Br J Haematol. 1999 Apr;105(1):127-30.
We examined the feasibility of achieving a rapid response in patients with previously untreated multiple myeloma by administering vincristine 0.4 mg and doxorubicin 9 mg/m2 as a rapid intravenous infusion for 4 d together with intermittent high-dose dexamethasone 40 mg (VAD) for remission induction treatment in patients who were scheduled to receive high-dose therapy. 139 patients (86 male, 53 female; median age 53 years, range 32-65 years; Durie & Salmon stage IIA: 42, IIB: one, IIIA: 89, IIIB: seven) were included in a prospective multicentre study in which VAD was administered as remission induction treatment and was followed by intensified treatment. The response was evaluated according to the criteria of the Eastern Cooperative Oncology Group (ECOG). The results of treatment were evaluable in 134 patients. Five patients died before evaluation. 86 patients (62%) achieved a partial response (PR) and seven patients (5%) achieved a complete response (CR), which equates to a response rate of 67%. The main side-effect was mild neurotoxicity, which was observed in 18% of the patients. Fever or infections were reported in 27% of the patients. VAD administered as an outpatient regimen, based on rapid intravenous infusion, is an effective induction regimen for untreated myeloma with a 67% response rate and acceptable toxicity.
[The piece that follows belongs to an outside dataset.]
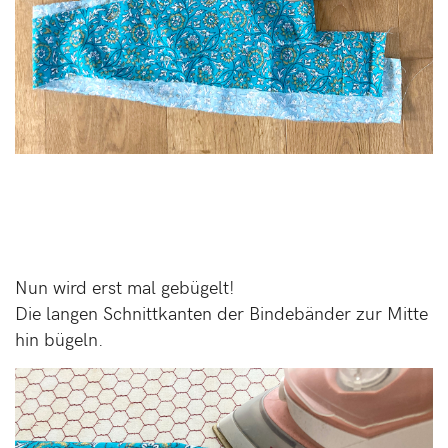
Nun wird erst mal gebügelt!
Die langen Schnittkanten der Bindebänder zur Mitte
hin bügeln.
我们研究了对计划接受大剂量治疗的初治多发性骨髓瘤患者给予长春新碱0.4mg和阿霉素9mg/m²快速静脉输注4天,并联合间歇性大剂量地塞米松40mg(VAD方案)进行缓解诱导治疗以实现快速反应的可行性。139例患者(86例男性,53例女性;中位年龄53岁,范围32 - 65岁;Durie & Salmon分期IIA期:42例,IIB期:1例,IIIA期:89例,IIIB期:7例)纳入一项前瞻性多中心研究,其中VAD方案作为缓解诱导治疗,随后进行强化治疗。根据东部肿瘤协作组(ECOG)标准评估反应。134例患者的治疗结果可评估。5例患者在评估前死亡。86例患者(62%)获得部分缓解(PR),7例患者(5%)获得完全缓解(CR),总缓解率为67%。主要副作用为轻度神经毒性,18%的患者出现该症状。27%的患者报告有发热或感染。基于快速静脉输注的门诊VAD方案是一种有效的初治骨髓瘤诱导方案,缓解率为67%,毒性可接受。